Assignment:
For the data below, please report each line where the word "scroll" is found.

(Stored data entries)

──────────────────────────────

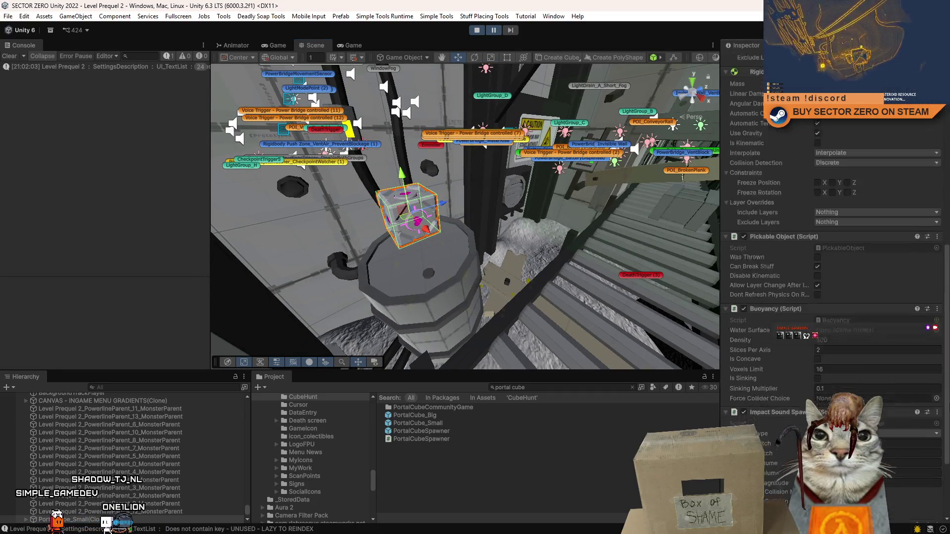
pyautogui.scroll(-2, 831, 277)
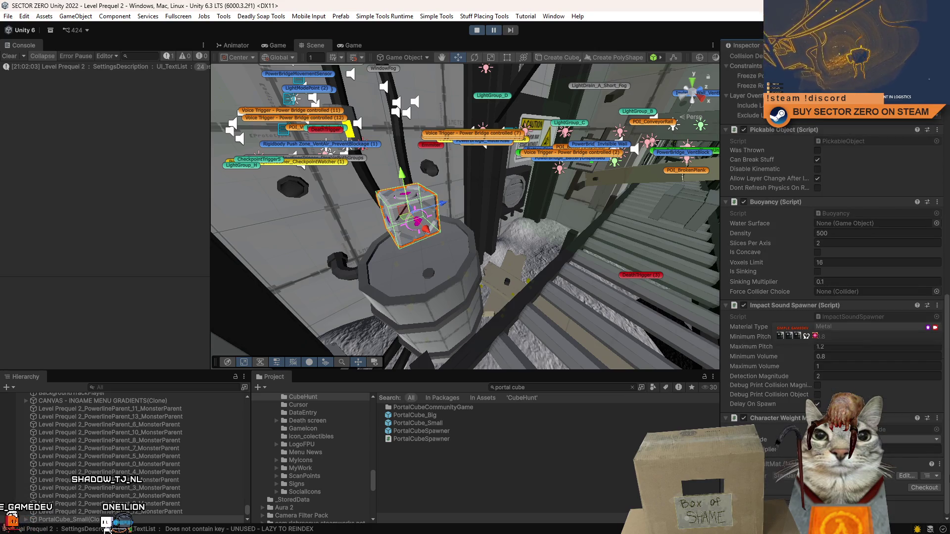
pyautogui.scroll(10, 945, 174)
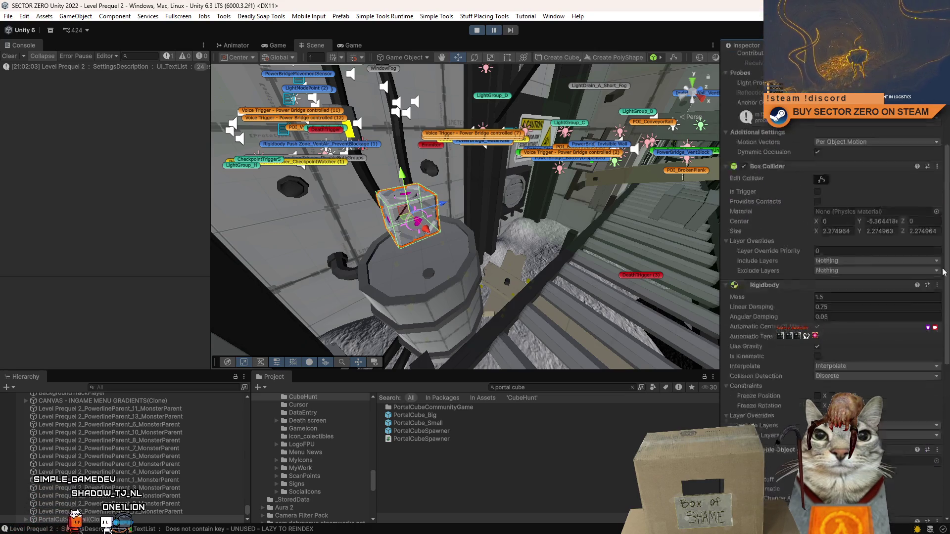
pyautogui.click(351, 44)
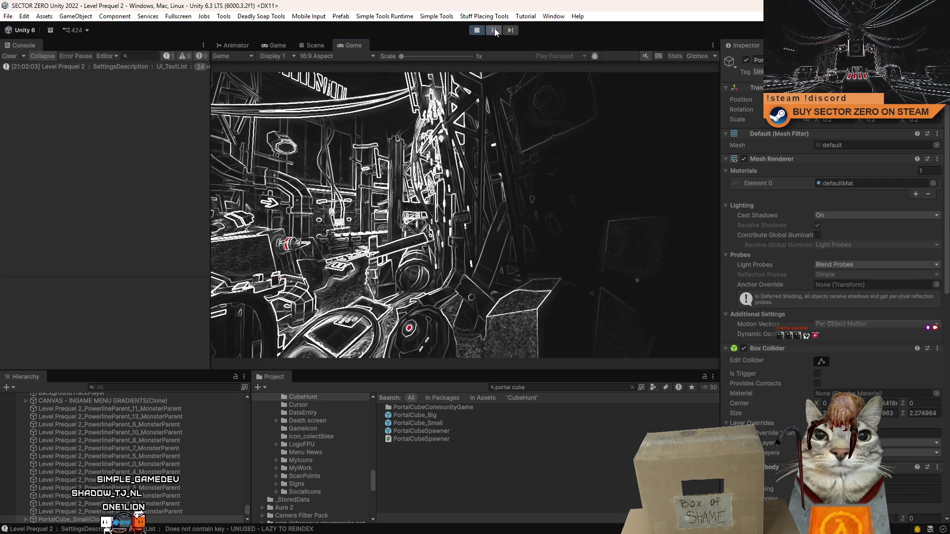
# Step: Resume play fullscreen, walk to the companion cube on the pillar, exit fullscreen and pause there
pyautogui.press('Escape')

──────────────────────────────

Solved exercise:
pyautogui.scroll(-2, 831, 277)
pyautogui.scroll(10, 945, 174)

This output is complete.